Macédoine : analyse du risque économique par la COFACE (2013)
2013-03-07

Points forts :
- Endettement public modéré
- Faible coût du travail et environnement fiscal favorable à l'investissement
- Soutien du Fonds monétaire internationale et de la Banque mondiale
- Situation géographique clé .

Points faibles :
- Taux de chômage très élevé (supérieur à 30%)
- Dépendance aux exportations
- Endettement significatif du secteur privé non financier
- Négociation d'adhésion à l'UE bloquée en raison du contentieux avec la Grèce.


Une économie fragile dépendante de la situation en Europe



En 2012, la croissance a significativement ralenti en raison de la faiblesse de la demande domestique et surtout extérieure. En effet, cette dernière, émanant principalement de l'UE (plus de 50% des exportations), a été limitée par la contraction de l'activité européenne. Dans ce contexte, la production industrielle macédonienne, fortement tournée vers le marché extérieur (articles manufacturiers comme le textile), a diminué.

En 2013, la croissance devrait encore être contrainte par la situation en Europe : la contribution de la balance commerciale devrait demeurer négative. Néanmoins, la croissance devrait augmenter grâce au rebond significatif de la consommation, son principal moteur, liée à l'augmentation des transferts sociaux (50,7% des dépenses publiques).

L'activité industrielle devrait également bénéficier de projets d'investissements étrangers créateurs d'emploi (pièces automobiles, ciment, verre, agro-alimentaire, textile et produits pharmaceutiques). Du côté de l'offre, les secteurs dynamiques resteront, comme l'an passé, les services (notamment les transports et l'intermédiation financière).

Les comptes extérieurs se dégradent…



En 2012, le déficit courant s'est creusé du fait de la baisse concomitante des exportations vers l'Union Européenne et du prix des métaux (environ un quart des exportations).

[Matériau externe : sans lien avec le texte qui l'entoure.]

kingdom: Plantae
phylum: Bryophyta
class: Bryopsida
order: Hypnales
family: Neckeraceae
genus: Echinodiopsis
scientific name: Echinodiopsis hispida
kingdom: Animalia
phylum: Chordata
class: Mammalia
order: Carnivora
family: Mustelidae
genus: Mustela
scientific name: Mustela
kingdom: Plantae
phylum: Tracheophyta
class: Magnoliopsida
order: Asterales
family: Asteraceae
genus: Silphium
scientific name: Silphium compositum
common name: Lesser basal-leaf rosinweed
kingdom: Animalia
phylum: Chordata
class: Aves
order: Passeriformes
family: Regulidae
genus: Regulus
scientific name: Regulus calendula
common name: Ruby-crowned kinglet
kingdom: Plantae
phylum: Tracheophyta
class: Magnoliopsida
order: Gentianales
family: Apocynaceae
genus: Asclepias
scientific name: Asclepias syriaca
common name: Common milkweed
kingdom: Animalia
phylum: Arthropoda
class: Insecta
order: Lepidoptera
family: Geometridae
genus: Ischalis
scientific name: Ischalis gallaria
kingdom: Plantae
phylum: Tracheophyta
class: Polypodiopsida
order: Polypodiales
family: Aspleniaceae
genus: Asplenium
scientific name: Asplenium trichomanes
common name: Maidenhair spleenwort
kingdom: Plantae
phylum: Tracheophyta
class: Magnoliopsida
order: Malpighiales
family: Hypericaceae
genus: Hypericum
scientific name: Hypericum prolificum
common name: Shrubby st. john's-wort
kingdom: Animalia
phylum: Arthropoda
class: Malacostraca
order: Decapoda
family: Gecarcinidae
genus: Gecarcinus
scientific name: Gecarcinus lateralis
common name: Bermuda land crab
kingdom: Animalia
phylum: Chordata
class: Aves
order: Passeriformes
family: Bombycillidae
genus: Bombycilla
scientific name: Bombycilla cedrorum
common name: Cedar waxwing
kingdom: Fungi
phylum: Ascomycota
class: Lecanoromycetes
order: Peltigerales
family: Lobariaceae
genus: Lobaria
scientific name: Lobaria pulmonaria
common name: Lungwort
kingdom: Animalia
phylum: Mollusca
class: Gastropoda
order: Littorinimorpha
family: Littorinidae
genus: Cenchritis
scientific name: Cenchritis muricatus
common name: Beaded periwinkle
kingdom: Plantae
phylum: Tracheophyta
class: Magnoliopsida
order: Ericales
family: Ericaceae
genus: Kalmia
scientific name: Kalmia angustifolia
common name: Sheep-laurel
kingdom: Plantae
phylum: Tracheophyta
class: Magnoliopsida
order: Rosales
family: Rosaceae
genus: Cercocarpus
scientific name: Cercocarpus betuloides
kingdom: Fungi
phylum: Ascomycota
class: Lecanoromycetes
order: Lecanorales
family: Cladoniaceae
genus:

En 2013, le déficit commercial devrait se creuser en raison de l'augmentation des produits importés liée au dynamisme de la consommation alors que les exportations devraient stagner. Les transferts de revenus des travailleurs expatriés resteront soutenus (environ 18% du PIB) et permettront ainsi de couvrir les trois quart du déficit commercial. Les IDE devraient augmenter, couvrant la moitié du besoin de financement et reflétant les avantages comparatifs du pays dans la région : maintien d'un environnement fiscal favorable et d'un faible coût du travail. Dans ce contexte, l'endettement extérieur devrait à nouveau progresser ce qui alimentera une dette extérieure élevée (deux tiers du PIB).

Par ailleurs, l'ancrage du denar sur l'euro a permis de contenir les pressions inflationnistes en limitant l'inflation importée. Celui-ci devrait être maintenu en 2013. Néanmoins, si la situation en Europe se détériorait davantage, les pressions sur le change pourraient s'accentuer. La banque centrale détient un niveau de réserve satisfaisant mais insuffisant pour contenir la forte dépréciation du denar macédonien qu'implique un tel scénario de risque.

…ainsi que les finances publiques



Le pays affiche un déficit budgétaire en hausse. Celle-ci est liée à la baisse des recettes publiques dans un contexte de ralentissement de l'activité et de la volonté du gouvernement de maintenir les taxes à un niveau faible. En outre, les dépenses restent élevées, tirées par les investissements publics dans l'éducation et les infrastructures routières, ferroviaires et énergétiques. En 2013, les transferts sociaux devraient augmenter pour stimuler la consommation dans un pays où le chômage atteint près de 30%. En revanche, le gouvernement devrait réduire les dépenses dans la santé et la culture. De fait, le déficit devrait se creuser et compte tenu du développement limité du marché de la dette publique, le pays devrait faire appel à des financements extérieurs, provoquant une hausse de la dette publique extérieure.

Fragile stabilité politique et regain des tensions ethniques



L'échec des négociations pour l'accession à l'OTAN (retardées à 2014) provoque des tensions au sein du gouvernement de coalition formé par le VMRO-DPMNE (centre-droit) et le principal parti albanais (DUI), reconduit en juin 2011. Le DUI reproche en effet cet échec au premier ministre Nikola Gruevski (du VMRO-DPMNE) et s'inquiète du regain des tensions interethniques.

Par ailleurs, les relations avec la Grèce restent difficiles puisque cette dernière continue de bloquer les négociations d'adhésion de la Macédoine à l'UE en raison du contentieux sur le nom constitutionnel de la Macédoine. Un protocole d'accord, initié par la Grèce en octobre 2012, pourrait relancer les discussions mais le gouvernement grec faisant de la gestion de la crise une priorité, il est peu probable que le contentieux soit résolu en 2013.

En termes de gouvernance, le pays a fait des progrès en matière de lutte contre la corruption.